Yvonne D’Arcy took her case to the High Court of Australia, arguing that the so-called breast cancer gene BRCA1 — the mutation famously carried by Hollywood star Angelina Jolie — was a naturally occurring substance.
Breast cancer is the leading cancer killer of women aged 20 to 59 worldwide, and supporters of the case had argued that patenting a gene could stymie medical research and testing.
“I screamed. I was just excited to know that we had it seven-nil our way,” an ecstatic D’Arcy, a 69-year-old breast cancer survivor, said of the court’s unanimous decision.
“For all those people who do have the genetic footprint for breast cancer, ovarian cancer, any cancer basically, it’s a win for them because they are forewarned,” she said, adding that she expected testing would become cheaper and more available.
The High Court found that while isolating the gene required human activity, that was not enough to classify it as a manufactured product and so make it patentable.
“While the invention claimed might be, in a formal sense, a product of human action, it was the existence of the information stored in the relevant sequences that was an essential element of the invention,” the judges said.
D’Arcy’s case was previously dismissed by Australia’s Federal Court, which ruled in favor of the two medical research companies that hold the patent — US-based Myriad Genetics and Melbourne-based Genetic Technologies Ltd.
However, the High Court agreed in February to hear an appeal and D’Arcy conceded that taking on the US corporation had appeared an uneven contest.

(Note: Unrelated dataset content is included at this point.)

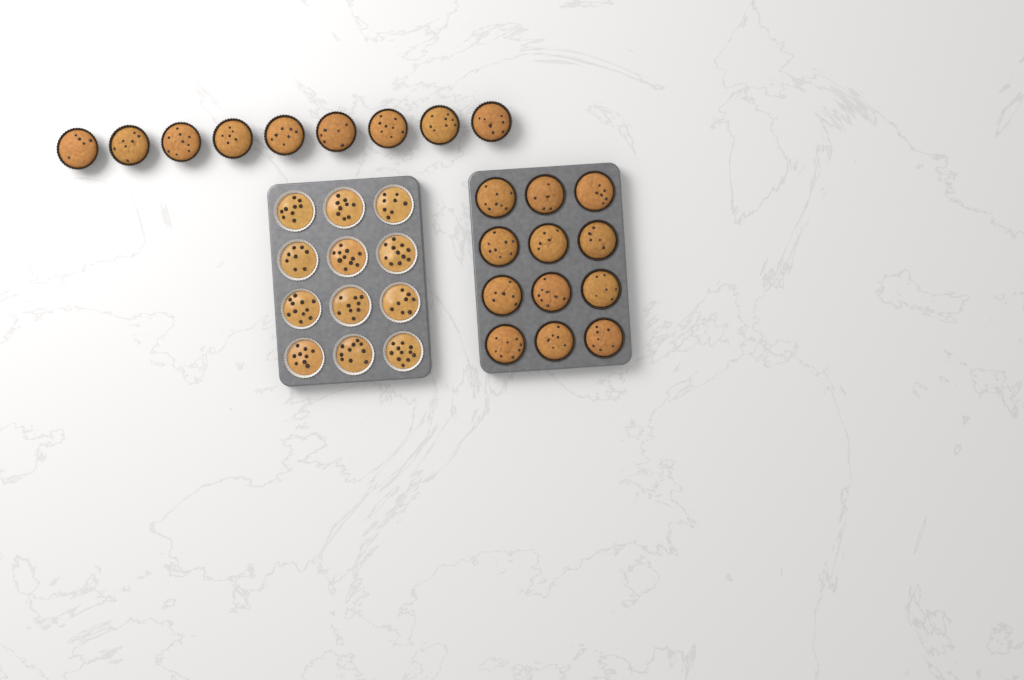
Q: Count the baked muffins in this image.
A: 21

“It was a David and Goliath test,” she said. “I’m only a little person — but it’s not the size of the dog in the fight, it’s the size of the fight in the dog.”
The arguments used in the Australian case were similar to those applied in the US, where the Supreme Court ruled in 2013 that the isolation of BRCA1 itself was not enough to render genes patentable.
Experts said the Australian decision could impact access to genetic testing, medical research and treatments in the nation.
“We have been waiting almost 30 years for a decision of this nature, on the issue of whether isolated DNA sequences are patentable subject matter,” said Dianne Nicol, director of the Centre for Law and Genetics at the University of Tasmania.
Carriers of the BRCA1 mutation have a much higher risk of developing breast and ovarian cancer than those women without it.
Breast cancer claims about 458,000 lives every year, with about 1.38 million new cases recorded annually, according to the WHO.